LLVM vs JVM
Compile time:
- JVM: compiles source code (e.g. Java / Kotlin / Scala) to bytecode;
- LLVM:
- front-end (e.g. Clang / Flang) compiles source code to IR (intermediate representation, IR was designed from the beginning to be a portable assembly.)
- back-end turns IR into a native binary executable.
Runtime:
- JVM: garbage collection, access to resources, etc. JVM is an interpreter for Java bytecode, It has to be running during program execution. (Bigger size and higher overhead).
- LLVM: not needed during runtime (since it generates architecture specific executables in advance)
Just-in-time and Ahead-of-time
As discussed above, LLVM is primarily ahead-of-time, JVM is primarily just-in-time.
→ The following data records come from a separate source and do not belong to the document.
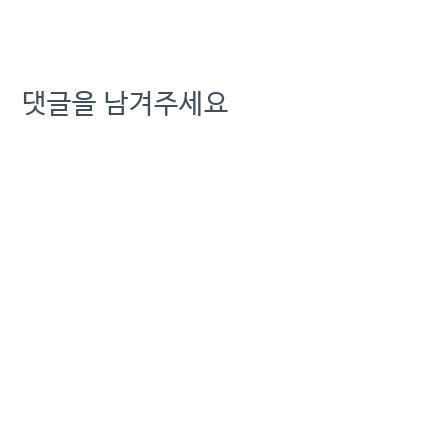
재정 숨통…거래대금... 원본
기사: [미리보는 이데일리
신문]尹 구속된 날, 초유의
법원 테러 발행일: 2025-
01-19 11:08:00
댓글을 남겨주세요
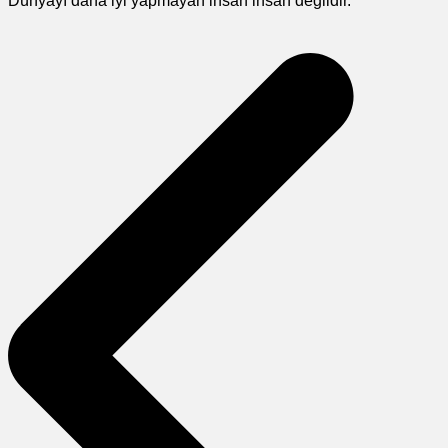
Dünyayı daha iyi yapmayan insan insan değildir.
Yazı
gezinmesi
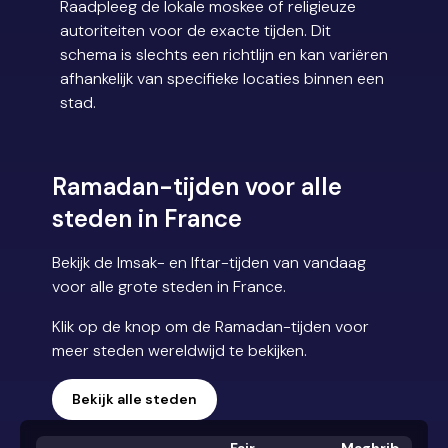
Raadpleeg de lokale moskee of religieuze
autoriteiten voor de exacte tijden. Dit
schema is slechts een richtlijn en kan variëren
afhankelijk van specifieke locaties binnen een
stad.
Ramadan-tijden voor alle
steden in France
Bekijk de Imsak- en Iftar-tijden van vandaag
voor alle grote steden in France.
Klik op de knop om de Ramadan-tijden voor
meer steden wereldwijd te bekijken.
Bekijk alle steden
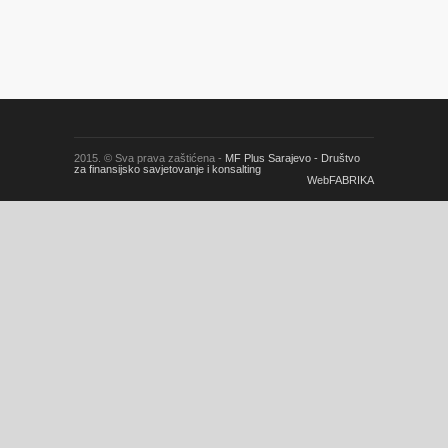
2015. © Sva prava zaštićena -
MF Plus Sarajevo - Društvo
za finansijsko savjetovanje i konsalting
WebFABRIKA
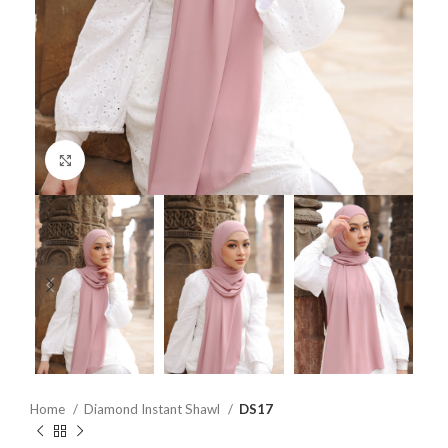
Click to enlarge
Home
Diamond Instant Shawl
DS17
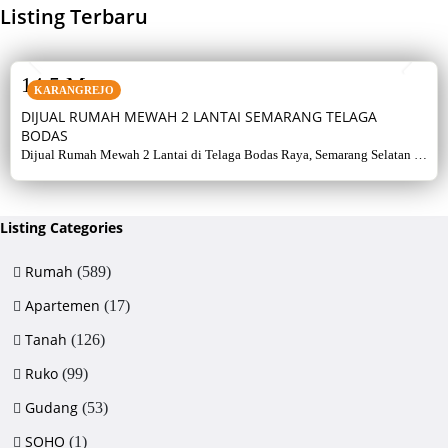
Listing Terbaru
SALE
14,5 M
KARANGREJO
DIJUAL RUMAH MEWAH 2 LANTAI SEMARANG TELAGA
BODAS
Dijual Rumah Mewah 2 Lantai di Telaga Bodas Raya, Semarang Selatan –
Sertifikat Hak Milik, luas tanah 715 m², bangunan 380 m², 5+1 kamar,
listrik 5500 watt, air artetis. Lingkungan asri & strategis.
Listing Categories
Rumah
(589)
Apartemen
(17)
Tanah
(126)
Ruko
(99)
Gudang
(53)
SOHO
(1)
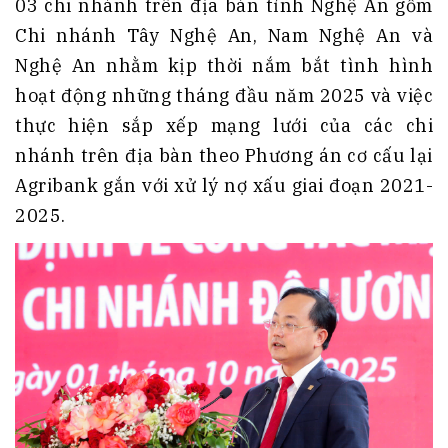
03 chi nhánh trên địa bàn tỉnh Nghệ An gồm
Chi nhánh Tây Nghệ An, Nam Nghệ An và
Nghệ An nhằm kịp thời nắm bắt tình hình
hoạt động những tháng đầu năm 2025 và việc
thực hiện sắp xếp mạng lưới của các chi
nhánh trên địa bàn theo Phương án cơ cấu lại
Agribank gắn với xử lý nợ xấu giai đoạn 2021-
2025.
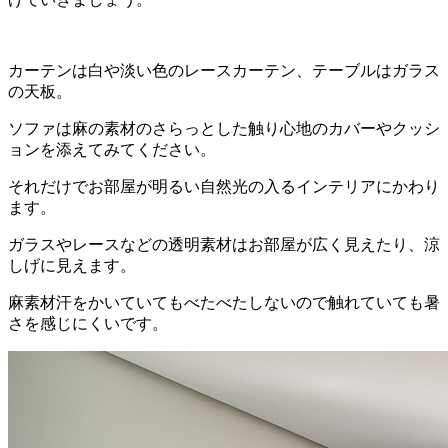
カーテンは白や淡い色のレースカーテン、テーブルはガラス
の天板。
ソファは麻の素材のさらっとした触り心地のカバーやクッシ
ョンを添えてみてください。
それだけでお部屋が明るい自然光の入るインテリアにかわり
ます。
ガラスやレースなどの透明素材はお部屋が広く見えたり、涼
しげに見えます。
麻素材汗をかいていてもべたべたしないので触れていても暑
さを感じにくいです。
LLVM also supports just-in-time compiling (based on the generated IR), since in some cases code needs to be generated on the fly, e.g. when using REPL in Julia. (lli
: directly executes programs in LLVM bitcode format. It takes a program in LLVM bitcode format and executes it using a just-in-time compiler or an interpreter.)
GraalVM can compile JAVA application ahead-of-time to native binaries.
register-based vs stack-based
- LLVM: low level, register-based virtual machine. It is designed to abstract the underlying hardware and draw a clean line between a compiler back-end (machine code generation) and front-end (parsing, etc.).
- JVM: higher level, stack-based virtual machine (rather than loading values into registers, JVM bytecode loads values onto a stack and computes values from there).
Cross Language
Because of IR and bytecode, both LLVM and JVM can support multiple languages.
- LLVM: C, C++, Rust, Swift, Fortran, Kotlin/Native, etc.
- JVM: Java, Kotlin/JVM, Scala, Groovy, Closure, etc.
- GraalVM: Java, JavaScript, Python, Ruby, R, WASM, etc.
LLVM provide primitives for common programming languages features. E.g. functions, global variables, coroutines and C foreign-function interfaces. LLVM has many of these as standard elements in its IR. The split of front-end and backend-end frees high-level language compilers from having to target every platform (they only need to emit LLVM intermediate representation).
LLVM front-ends:
- Clang: for C family of languages, e.g. C, C++, Objective-C
- Flang: for Fortran, added in LLVM 13
Implementation
- LLVM itself is written in C++; it provides C and C++ APIs.
- OpenSDK is written in C++.
- GraalVM is written in Java.